**Objective 1:** In the passage on Perl warnings and the readonly pragma, why does Mark Summerfield object to William Setzer's Const module?
**Objective 2:** Continue the passage on Perl warnings and the readonly pragma, starting after its final sentence.

**Document:**
Sarathy said that he thought this should have appened two years ago, so I provided a patch. Interpolating an undeclared array into a string is no longer a fatal error; instead, it will raise the warning

        Array @X::Y will be interpolated in string

if you have warnings enabled.

The patch.

This article has a detailed explanation of the history of this error message.

Previous Discussion

readonly Pragma Continues

Previous Discussion

Mark Summerfield does not like any of the alternatives that were proposed. There are several tie-based solutions which are too slow. He does not like William Setzer's Const module because at happens at run time so you have to declare the readonly variable separately from the place you make it constant. (I wonder if

        const my $x = 12;

would work?)

He also complained that even if you mark a scalar as readonly, someone else can go into the glob and replace the entire scalar, with

        *pi = \3;

A couple of people replied that if someone wants to change your read-only value so badly that they are willing to hack the symbol table to do it, then they should be allowed to do so.

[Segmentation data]
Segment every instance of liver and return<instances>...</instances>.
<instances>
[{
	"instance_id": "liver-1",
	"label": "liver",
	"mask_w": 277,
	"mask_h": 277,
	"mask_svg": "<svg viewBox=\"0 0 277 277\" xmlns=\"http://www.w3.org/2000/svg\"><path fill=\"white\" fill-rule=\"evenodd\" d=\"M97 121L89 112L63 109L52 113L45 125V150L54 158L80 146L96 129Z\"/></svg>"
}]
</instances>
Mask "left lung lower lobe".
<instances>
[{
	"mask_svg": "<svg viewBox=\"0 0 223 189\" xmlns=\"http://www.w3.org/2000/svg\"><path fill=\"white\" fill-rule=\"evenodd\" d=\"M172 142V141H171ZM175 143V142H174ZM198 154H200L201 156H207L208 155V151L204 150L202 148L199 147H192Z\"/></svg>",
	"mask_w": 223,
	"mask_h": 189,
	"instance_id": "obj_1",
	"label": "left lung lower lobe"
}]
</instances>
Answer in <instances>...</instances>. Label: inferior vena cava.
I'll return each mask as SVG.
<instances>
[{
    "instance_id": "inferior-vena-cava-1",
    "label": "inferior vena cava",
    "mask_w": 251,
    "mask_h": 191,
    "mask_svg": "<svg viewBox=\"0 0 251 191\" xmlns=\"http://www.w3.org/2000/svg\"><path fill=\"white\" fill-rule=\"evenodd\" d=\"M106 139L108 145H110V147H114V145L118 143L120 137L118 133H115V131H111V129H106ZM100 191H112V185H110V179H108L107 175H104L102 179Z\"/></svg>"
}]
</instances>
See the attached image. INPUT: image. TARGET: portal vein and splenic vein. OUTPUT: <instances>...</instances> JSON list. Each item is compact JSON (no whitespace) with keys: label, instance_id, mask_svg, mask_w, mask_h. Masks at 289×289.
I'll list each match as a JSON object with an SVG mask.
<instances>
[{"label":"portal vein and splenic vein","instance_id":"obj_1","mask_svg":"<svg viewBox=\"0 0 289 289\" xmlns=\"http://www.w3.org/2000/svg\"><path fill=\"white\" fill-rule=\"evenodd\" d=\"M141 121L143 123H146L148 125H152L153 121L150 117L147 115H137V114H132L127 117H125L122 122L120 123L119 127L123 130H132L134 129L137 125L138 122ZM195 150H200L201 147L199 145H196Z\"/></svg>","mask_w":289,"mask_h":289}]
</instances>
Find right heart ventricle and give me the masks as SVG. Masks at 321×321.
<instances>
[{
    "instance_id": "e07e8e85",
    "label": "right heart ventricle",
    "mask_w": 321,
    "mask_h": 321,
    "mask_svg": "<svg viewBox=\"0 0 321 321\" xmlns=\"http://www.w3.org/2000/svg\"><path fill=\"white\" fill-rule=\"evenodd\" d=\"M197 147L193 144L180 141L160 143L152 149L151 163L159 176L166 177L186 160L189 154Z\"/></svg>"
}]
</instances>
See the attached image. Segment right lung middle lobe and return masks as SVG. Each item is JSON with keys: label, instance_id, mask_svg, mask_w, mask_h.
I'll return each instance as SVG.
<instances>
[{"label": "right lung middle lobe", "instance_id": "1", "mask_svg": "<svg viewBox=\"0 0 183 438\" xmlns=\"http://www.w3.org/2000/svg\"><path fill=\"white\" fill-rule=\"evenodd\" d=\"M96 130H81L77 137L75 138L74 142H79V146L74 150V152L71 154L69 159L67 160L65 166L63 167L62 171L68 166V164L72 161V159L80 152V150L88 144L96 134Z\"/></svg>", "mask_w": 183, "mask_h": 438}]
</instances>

**Written answer 1:** He objects because the Const module works at run time. As a result, the readonly variable has to be declared separately from the place where it is made constant.

**Written answer 2:**
Tom posted what I think was a quote from Larry saying that

        my $PI : constant = 4 * atan2(1,1);

was coming up eventually.

Magical Autoincrement

Vadim Konovalov complained that

        $a = 'a';
        $a==5;
        $a++;

Increments $a to 1 instead of to b. This is as documented:

The auto-increment operator has a little extra builtin magic to it. If you increment a variable that is numeric, or that has ever been used in a numeric context, you get a normal increment.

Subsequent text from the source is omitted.